### Zu lösende Aufgaben
1. Stimmen die folgenden Aussagen mit dem Text zur Verwaltungsreform überein? (a) Der Text fordert die Aufhebung der gutsherrlichen Polizei. (b) Der Text will die Geschworenengerichte nur auf einige politische Strafsachen ausdehnen. (c) Laut Text verringert die wachsende Größe des Staatsgebietes die Gefahren bürokratischer Einwirkungen. Beantworten Sie jede Aussage mit Ja oder Nein und zitieren Sie die entscheidenden Worte wörtlich.
2. Wie könnte der Text zur Verwaltungsreform weitergehen? Führen Sie ihn im Anschluss an seinen letzten Satz fort.

Die Entfernung des ständischen Prinzips aus den Gemeinde-, Kreis- und Provinzialverfassungen und die Reform derselben nach den Grundsätzen der Gleichberechtigung und Selbstverwaltung; die Aufhebung der gutsherrlichen Ortsobrigkeit und gutsherrlichen Polizei.

Der Aufschwung des Vaterlandes bedarf dieser sicheren und breiten Grundlagen, die wachsende Größe des Staatsgebietes vermehrt die Gefahren der bürokratischen Einwirkungen, und die in den Verfassungen anerkannten Grundsätze des modernen Rechtes sind unverträglich mit der Herrschaft des auf Bevorzugung und Privilegien beruhenden Systems in der Gemeindeverwaltung. Die Bevölkerung aber, die städtische wie die ländliche, hat in den großen und willigen Leistungen zu dem letzten Kriege das Anrecht erneuert, ihre dringendsten Wünsche endlich erfüllt zu sehen.

Unter den anderen zahlreichen Gegenständen nennen wir: den Schutz des Rechtszustandes durch unabhängige Richter; die Unabhängigkeit und Erweiterung des Rechtsweges; die Revision der Gesetze über die Kompetenzkonflikte und die Administrativjustiz; die Ausdehnung der Geschworenengerichte auf alle politischen Strafsachen unter Aufhebung des Staatsgerichtshofes; die Abschaffung der Kautionen und der Steuer für Zeitungen und Zeitschriften.

### Daten zur Prüfung
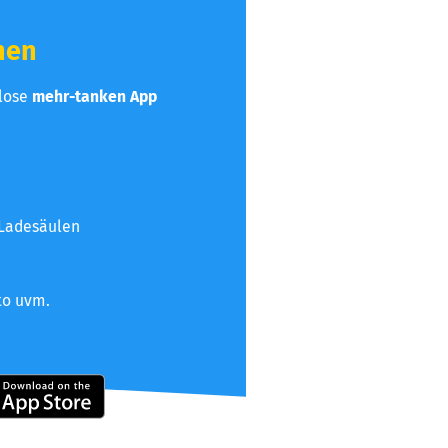
hen
nlose
mehr-tanken App
 Ladesäulen
to uvm.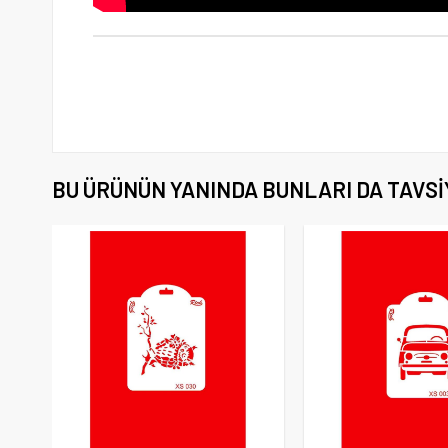
BU ÜRÜNÜN YANINDA BUNLARI DA TAVSI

### Die Lösungen
1.
(a) Ja: „die Aufhebung der gutsherrlichen Ortsobrigkeit und gutsherrlichen Polizei“
(b) Nein: „die Ausdehnung der Geschworenengerichte auf alle politischen Strafsachen“
(c) Nein: „die wachsende Größe des Staatsgebietes vermehrt die Gefahren der bürokratischen Einwirkungen“

2.
Eingedenk ihrer schweren Verantwortlichkeit und treu ihren früher ausgesprochenen Grundsätzen hat die Partei in den Tagen der Gefahr und der Entscheidung den Frieden im Innern auf den Grundlagen des verfassungsmäßigen Rechtes hergestellt, die Mittel reichlich gewährt und die Rüstungen gutgeheißen, welche die freie Wirksamkeit des preußischen Landes sichern sollten. Für die Ehre und Machtstellung des Vaterlandes werden wir ferner in gleichem Sinne handeln. Doch spornen die Lasten der chronischen Kriegsbereitschaft uns an, die neuen Zustände in Deutschland schnell zu befestigen, um bald, jedenfalls nicht später als mit dem Ende des Provisoriums, zu der so notwendigen Sparsamkeit eines wirklichen Militärfriedensetats zu gelangen. Inzwischen muß die in der Reichsverfassung zugesicherte Verkürzung der Kriegsdienstpflicht bis zum vollendeten 32. Lebensjahre schnell verwirklicht und auf jede mögliche andere Entlastung hingewirkt werden.

Wir hegen nicht die Hoffnung, den zahlreichen Bedürfnissen auf einmal abzuhelfen, aber wir werden keines derselben aus den Augen lassen und je nach der Gunst der Umstände das eine oder das andere in den Vordergrund stellen. Aber als die unerläßlichste Bedingung für das gedeihliche Zusammenwirken der Regierung und der Volksvertretung, für die Verhütung neuer Konflikte erachten wir zu allen Zeiten eine den Gesetzen entsprechende, Recht und Freiheit der einzelnen Staatskörper, wie der Gesamtheit unverbrüchlich achtende Verwaltung, Rückfällen in eine andere Praxis der Vergangenheit muß auf jede Gefahr hin rückhaltlos entgegengetreten werden. Nur mit einer gesetzestreuen Regierung können wir Hand in Hand gehen. Mit einer solchen sind wir die richtigen Wege aufzusuchen bereit.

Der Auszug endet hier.